### Tasks to complete
A) In the forum discussion about lie detection in FFG's Star Wars system, which skill does the listener use against the liar's Deception skill?
B) Write the next part of the forum discussion about lie detection in FFG's Star Wars system, picking up after its final sentence.

### Excerpted passage
++++++
"Sense Motive" in FFG's SW system?

Do the FFG SW game mechanics in any way support an attempt by a listener to “read a person”, i.e., figure out if it’s likely that he’s lying? (Using subtle cues from speech, body language, etc.)

Certain other game systems have some sort of Sense Motive (or Psychology) vs. Bluff skill contest for situations where someone is lying, and Sense Motive vs. a set difficulty for situations where the speaker is not lying.

As far as I can tell, FFG’s SW system only has the Deception skill (on the liar’s side) vs. Discipline (on the listener’s side).

That’s great if the speaker is actually lying, but not so useful to the lie-detecting listener if the speaker is actually telling the truth. Forcing the truth-teller to roll Deception vs. the listener’s Discipline/Adversary rating: “The listener’s high Discipline skill/Adversary talent makes it harder for a truth-teller with low Deception to … tell him the truth?!?”

A high Discipline skill/Adversary rating should not make it automatically harder to detect the truth in this case.

Can anyone point me at a splat-book with information on “lie detection” skills and how they work when the truth is being told?

Or suggest a sensible skill vs. skill opposed check in the case of someone actually telling the truth to the listener?

Who should roll the active portion of the opposed check? The truth-teller or the listener? (I’m leaning towards the listener.)

Full disclosure: This question stems from a game in which I am the GM and Bellona is a player. However, I’m going to answer this question as I would should it not involve me, since topics like this are for the benefit of casual viewers as much as those directly involved.

I am unaware of any rules regarding this sort of situation, though I think Deception is the closest match.

I handle situations like this with a normal Deception check (Adversary doesn’t apply). Reasons why:
If you are telling the truth:
You’re trying to convince somebody of something of which they likely have minimal or no knowledge, or else conflicting knowledge. Thus, you have to be convincing enough that they believe you without further evidence or anything backing you up. If you do have something backing you up, it should add Boost.
++++++
### Extracted data
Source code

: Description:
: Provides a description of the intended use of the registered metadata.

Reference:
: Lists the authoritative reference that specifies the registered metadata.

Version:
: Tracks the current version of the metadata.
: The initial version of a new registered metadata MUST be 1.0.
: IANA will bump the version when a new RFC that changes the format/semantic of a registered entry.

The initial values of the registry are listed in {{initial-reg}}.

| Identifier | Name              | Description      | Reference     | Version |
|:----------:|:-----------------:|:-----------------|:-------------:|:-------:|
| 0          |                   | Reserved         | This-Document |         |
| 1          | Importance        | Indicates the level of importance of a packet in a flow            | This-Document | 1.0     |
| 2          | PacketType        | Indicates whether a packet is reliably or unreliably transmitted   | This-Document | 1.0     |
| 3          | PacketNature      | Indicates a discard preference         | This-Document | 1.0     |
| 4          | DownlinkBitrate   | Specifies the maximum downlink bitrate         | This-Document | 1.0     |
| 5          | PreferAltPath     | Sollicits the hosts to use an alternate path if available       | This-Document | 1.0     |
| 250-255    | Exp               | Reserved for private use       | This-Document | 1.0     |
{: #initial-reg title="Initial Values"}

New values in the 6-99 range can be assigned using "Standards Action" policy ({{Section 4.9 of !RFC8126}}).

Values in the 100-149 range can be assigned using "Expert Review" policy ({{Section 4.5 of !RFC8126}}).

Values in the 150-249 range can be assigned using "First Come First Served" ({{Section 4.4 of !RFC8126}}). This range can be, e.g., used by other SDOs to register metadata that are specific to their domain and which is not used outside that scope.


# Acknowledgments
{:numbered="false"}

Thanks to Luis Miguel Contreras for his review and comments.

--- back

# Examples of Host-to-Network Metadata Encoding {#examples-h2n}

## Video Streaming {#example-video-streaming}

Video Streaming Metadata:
++++++
### Outputs by task
A) Discipline.

B)
If you are lying:
You’re trying to convince somebody of something of which they likely have minimal or no knowledge, or else conflicting knowledge. Thus, you have to be convincing enough that they believe you without further evidence or anything backing you up. If you do have something backing you up, it should add Boost.

Adding a Boost or downgrading the difficulty because, when telling the truth, your story should have no holes, is reasonable, though I disagree with the blanket application of this since being truthful doesn’t guarantee that you’ll be correct or remember everything exactly.

Additional reasons why I think Deception makes sense, and why a high Discipline/Nobody’s Fool makes it harder to convince them:

  1. Someone who is unrelentingly skeptical (hah, see what I did there?) and refuses to be fooled by someone is going to be more hesitant to believe the truth, especially when he’s already suspicious. If a check needs to be rolled for either the truth or a lie, it means that the target is already inclined to disbelieve the acting character, and likely already has conflicting information (whether falsified or not).
  2. Generally, we’re more likely to believe the first thing we hear. If we then hear something contradictory, we’ll be inclined to disbelieve the contradictory information (see confirmation bias).
  3. Part of a high Discipline and resistance to untruths is a stubborn refusal to be taken in by something you think is false. This can make it difficult to convince somebody who already thinks you are lying.
  4. Somebody can say something true, but either have such little credibility or say it in such a way that you think he’s lying, even when what he’s saying is totally true. This is where a high Deception skill comes into play. If you’re really good at convincing people that a lie is true, you’ll also be very good at convincing people that a truth is true, unless they already know you’re a liar in which case you’d add a bunch of Setbacks, upgrades, or difficulty dice to the check.

Who should roll the active portion of the check? I (obviously) say the truth teller. It’s incumbent upon him to convince the hearer of the veracity of his statement, just as it is incumbent upon the liar to convince the hearer of the veracity of his statement.

In the case of someone who is simultaneously being lied to by two characters (meaning he’s being introduced to both arguments at the same time, and has not already been convinced of one or the other and has to sort out the truth), then it should be a competitive check opposed by the target’s Discipline.

Here's what it was before competitive check, as that option completely slipped my mind.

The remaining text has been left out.